» **Exercise requirements**:
Starting from the top of the entries and ending with the line that contains "Detection: Source Extractor", reproduce each line as a Markdown table with the columns "No." and "Line". Omit the pictures and any blank lines.

------------------------------------------------

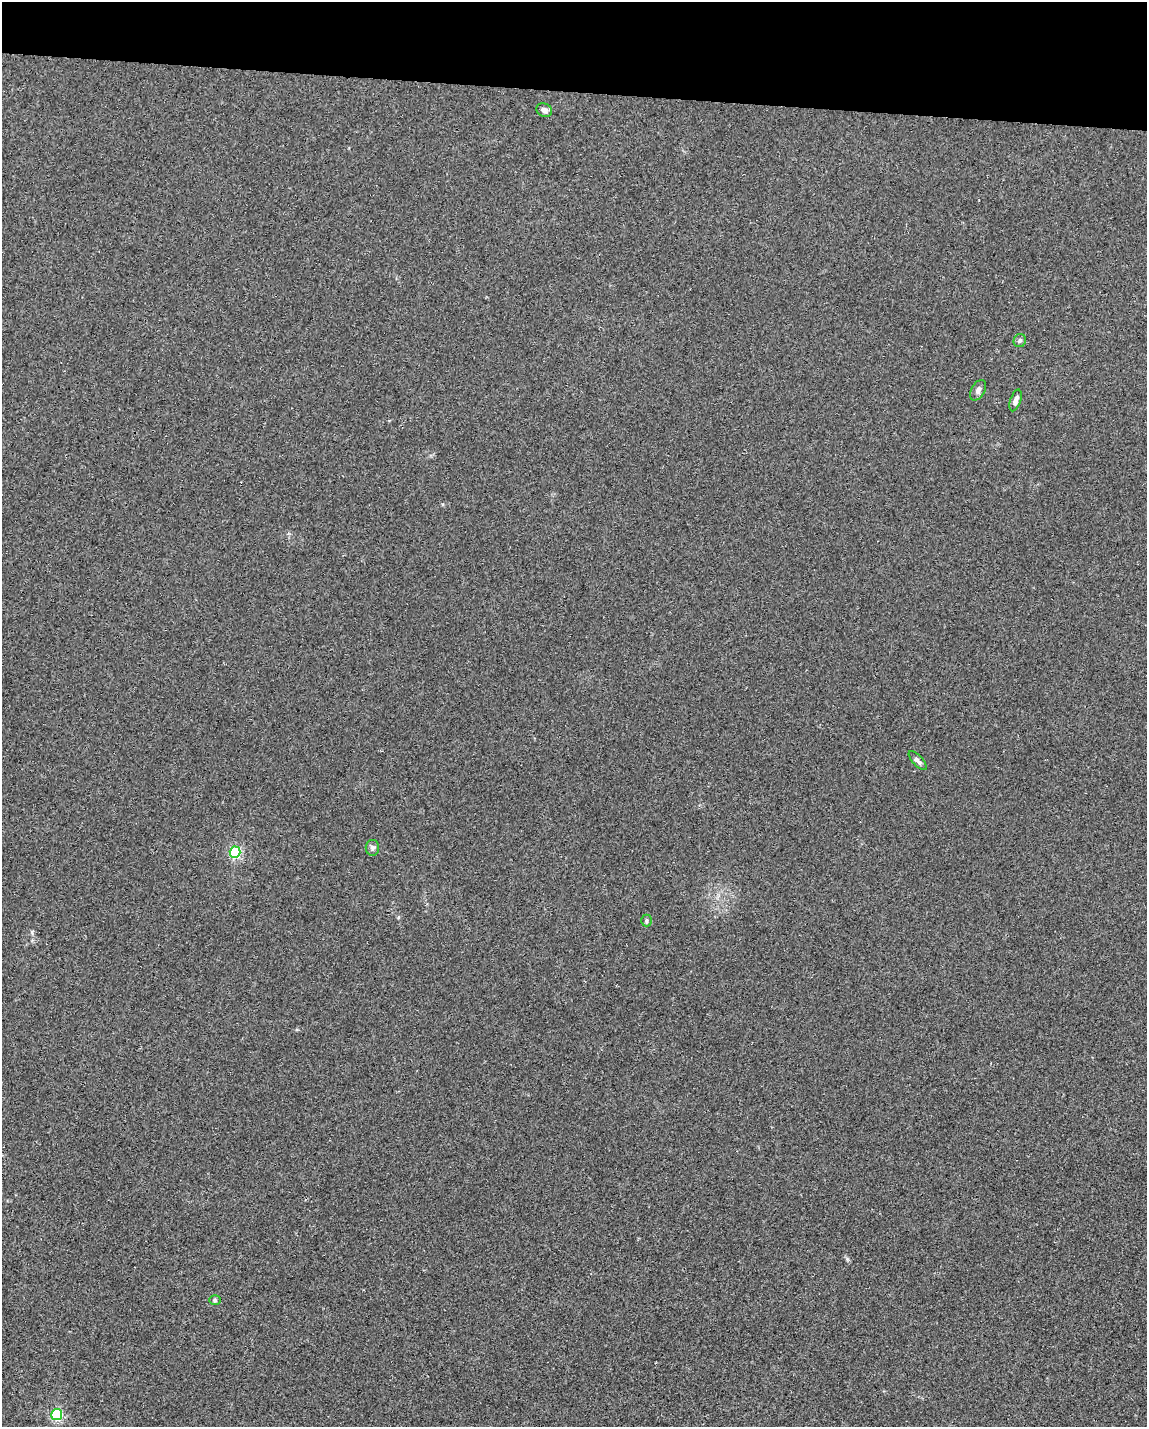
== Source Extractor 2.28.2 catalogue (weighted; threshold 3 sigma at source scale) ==
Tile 2 of 4 x 3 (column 2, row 1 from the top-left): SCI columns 1183-2327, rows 3075-4499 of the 4651 x 4613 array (HDU 1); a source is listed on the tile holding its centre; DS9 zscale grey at full resolution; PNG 1149 x 1429 px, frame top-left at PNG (2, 2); each listed source drawn as its Kron ellipse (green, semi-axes under 4 px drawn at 4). Shown black and unused: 6% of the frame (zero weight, under 2 of 3 exposures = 2% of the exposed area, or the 3 px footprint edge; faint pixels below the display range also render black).
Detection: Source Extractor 2.28.2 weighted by HDU 2 'WHT'; one run over the whole footprint, this tile lists its part. Background 0.029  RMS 0.0075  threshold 0.0335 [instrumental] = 3 sigma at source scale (4.5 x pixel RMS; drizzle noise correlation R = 1.50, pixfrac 1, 0.05/0.05 arcsec/px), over >= 5 px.
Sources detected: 10; all 10 listed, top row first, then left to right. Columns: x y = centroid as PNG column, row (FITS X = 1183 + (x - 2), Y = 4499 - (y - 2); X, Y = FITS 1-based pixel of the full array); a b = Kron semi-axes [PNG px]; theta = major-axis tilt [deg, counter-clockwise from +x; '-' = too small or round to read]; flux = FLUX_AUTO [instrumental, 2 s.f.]
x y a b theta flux
544 110 8 6 -29 2.9
1020 341 7 6 - 1.5
978 390 11 6 60 2.8
1016 400 11 5 71 3.4
918 760 12 5 -46 2.9
372 848 8 6 89 2.3
235 852 5 5 - 89
646 921 6 5 - 1.4
215 1300 6 5 - 1.2
57 1415 5 5 - 80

------------------------------------------------

» **Written reply**:
| No. | Line |
|---|---|
| 1 | == Source Extractor 2.28.2 catalogue (weighted; threshold 3 sigma at source scale) == |
| 2 | Tile 2 of 4 x 3 (column 2, row 1 from the top-left): SCI columns 1183-2327, rows 3075-4499 of the 4651 x 4613 array (HDU 1); a source is listed on the tile holding its centre; DS9 zscale grey at full resolution; PNG 1149 x 1429 px, frame top-left at PNG (2, 2); each listed source drawn as its Kron ellipse (green, semi-axes under 4 px drawn at 4). Shown black and unused: 6% of the frame (zero weight, under 2 of 3 exposures = 2% of the exposed area, or the 3 px footprint edge; faint pixels below the display range also render black). |
| 3 | Detection: Source Extractor 2.28.2 weighted by HDU 2 'WHT'; one run over the whole footprint, this tile lists its part. Background 0.029  RMS 0.0075  threshold 0.0335 [instrumental] = 3 sigma at source scale (4.5 x pixel RMS; drizzle noise correlation R = 1.50, pixfrac 1, 0.05/0.05 arcsec/px), over >= 5 px. |